- Jezeh Location within Iran
- Coordinates: 32°44′21″N 52°32′17″E﻿ / ﻿32.73917°N 52.53806°E
- Country: Iran
- Province: Isfahan
- County: Kuhpayeh
- District: Tudeshk
- Rural District: Jabal

Population (2016)
- • Total: 835
- Time zone: UTC+3:30 (IRST)

= Jezeh, Isfahan =

Village in Isfahan province, Iran

Jezeh (جزه) (Note: Also romanized as Jazeh; also known as Jaz) is a village in, and the capital of, Jabal Rural District in Tudeshk District (Note: Formerly Kuhpayeh District of Isfahan County) of Kuhpayeh County, Isfahan province, Iran.

==Demographics==
===Population===
At the time of the 2006 National Census, the village's population was 646 in 205 households, when it was in Kuhpayeh District (Note: Renamed Tudeshk District of Kuhpayeh County) of Isfahan County.
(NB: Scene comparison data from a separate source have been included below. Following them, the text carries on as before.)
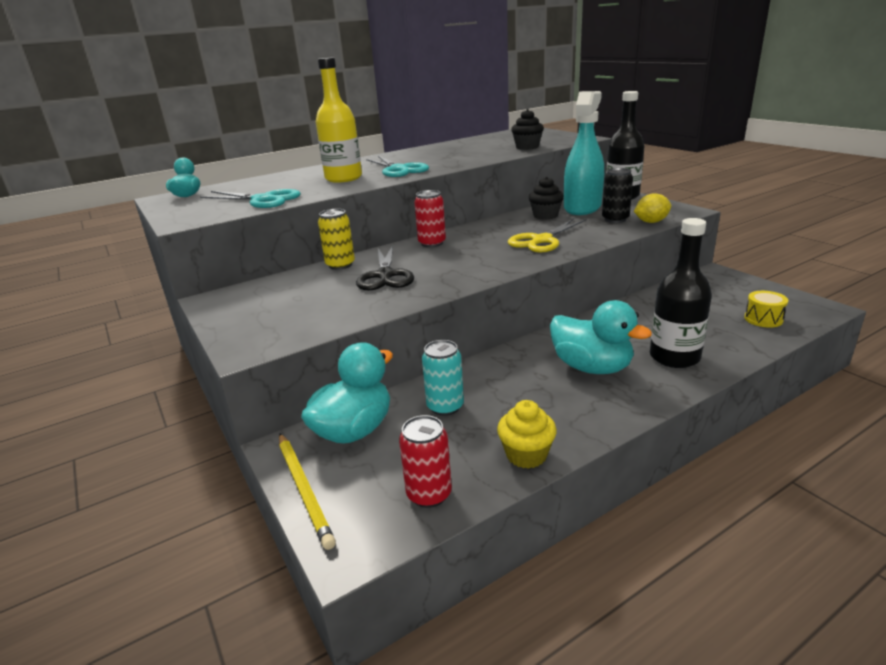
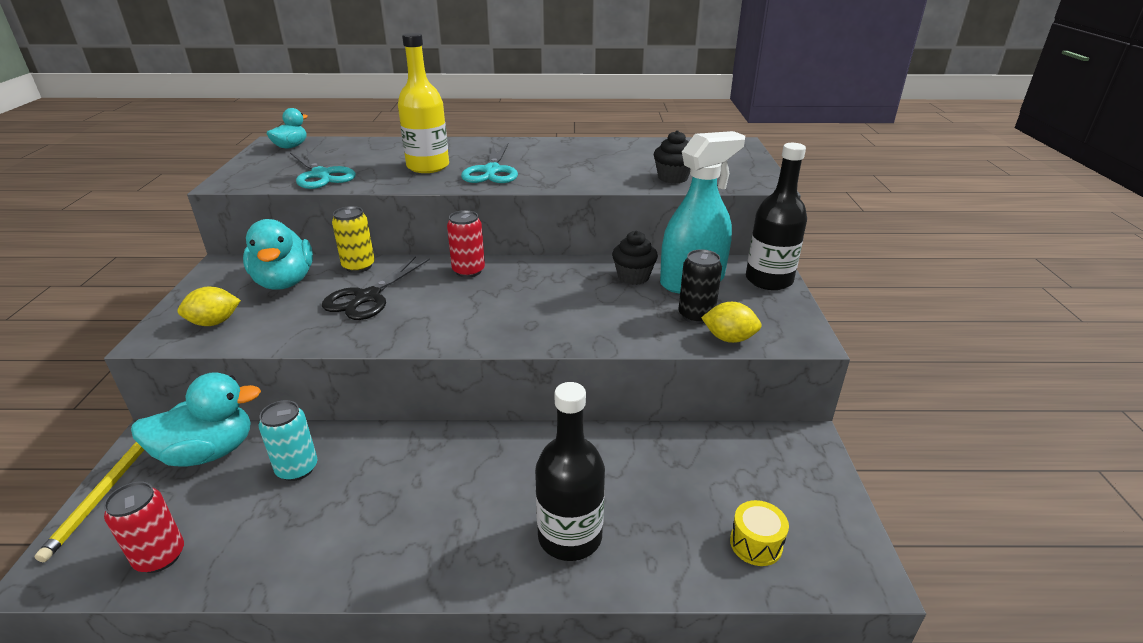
camera: 30 degrees right, 5 degrees up
(284, 326) = (214, 322): none -> yellow lemon
(526, 455) = (274, 567): yellow cupcake -> none
(542, 240) = (568, 313): yellow scissors -> none
(591, 367) = (472, 499): turquoise duck -> turquoise duck (284, 282)

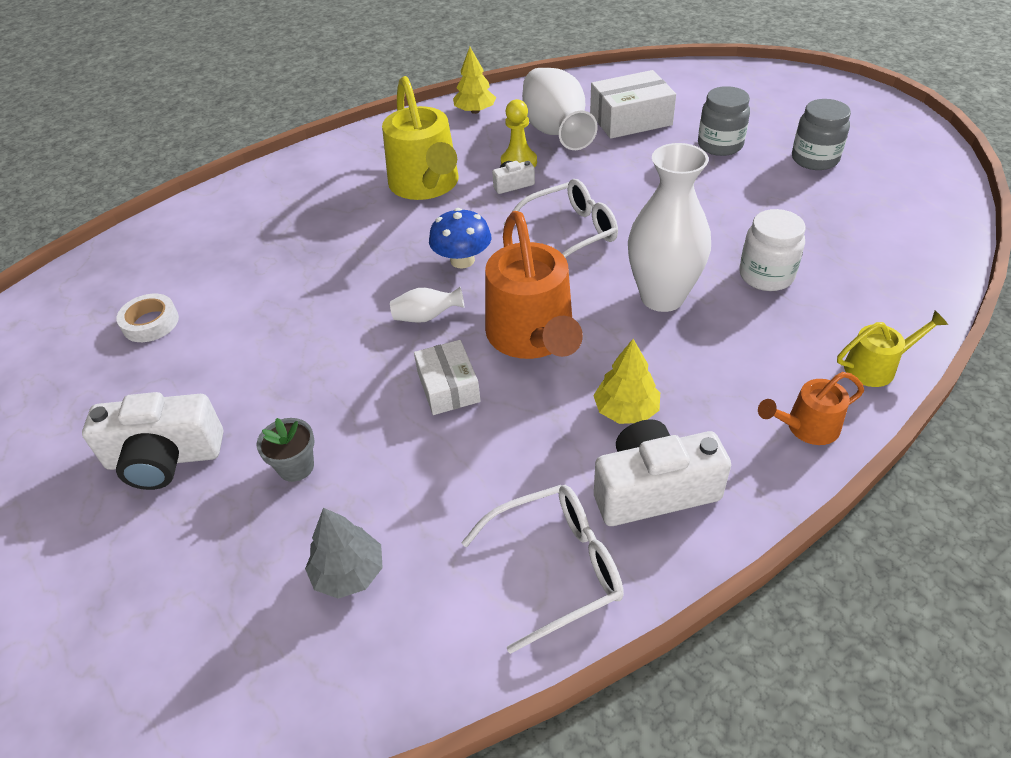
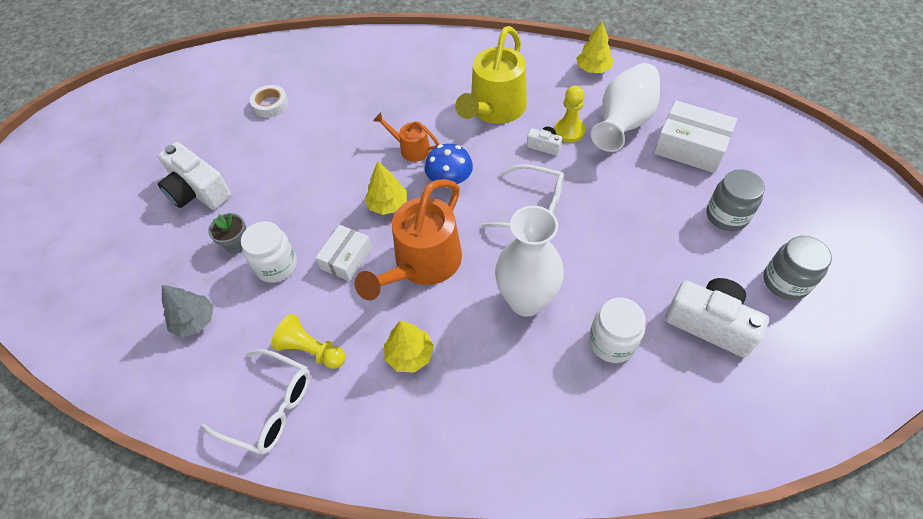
camera: 45 degrees right, 10 degrees up
(377, 449) = (276, 265): none -> white jar
(426, 317) = (388, 204): white vase -> yellow tree
(526, 485) = (311, 350): none -> yellow pawn
(653, 489) = (362, 413): white camera -> white camera (710, 323)
(806, 427) = (489, 462): orange watering can -> orange watering can (411, 149)
(876, 367) = (589, 468): yellow watering can -> none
The following census in 2011 counted 674 people in 221 households. The 2016 census measured the population of the village as 835 people in 286 households. It was the most populous village in its rural district.

In 2021, the district was separated from the county in the establishment of Kuhpayeh County and renamed Tudeshk District.